Vintage Treasures: Fire Time by Poul Anderson


Fire Time by Poul Anderson (Ballantine Books, November, 1975). Cover by Darrell Sweet

Poul Anderson was a terrifically prolific and popular science fiction writer, in a way I don’t think it’s possible to be today. I mean that in the sense that, yes, he wrote a lot of books — a ridiculous number of books, really. He published hundreds of novels and short stories in his lifetime. (How many, exactly? I have no idea. No one knows. Modern counting methods have failed us. Though there are studious attempts online, and I find this one at Book Series in Order particularly handy.)
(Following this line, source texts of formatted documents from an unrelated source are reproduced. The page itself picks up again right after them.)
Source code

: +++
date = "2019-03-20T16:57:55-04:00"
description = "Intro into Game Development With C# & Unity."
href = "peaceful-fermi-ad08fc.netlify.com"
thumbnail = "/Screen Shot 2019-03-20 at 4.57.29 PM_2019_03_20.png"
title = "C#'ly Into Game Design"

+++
But more meaningfully, I mean that every visit to the science fiction section of a well stocked bookstore for the first few decades of my life presented you with dozens of titles by Poul Anderson. Yes, he wrote a lot of books, but unlike most writers his books remained in print — often for decades. He was a reliable presence on bookstore shelves the way Isaac Asimov and Robert A. Heinlein were, or J.R.R. Tolkien and Stephen King are today. In other words, he was a midlist writer who was treated like a bestselling author, and that never happens any more.

I read a lot of Poul Anderson as a result (a lot of folks did). But one book that escaped me, though I was always interested, was his 1974 SF novel Fire Time.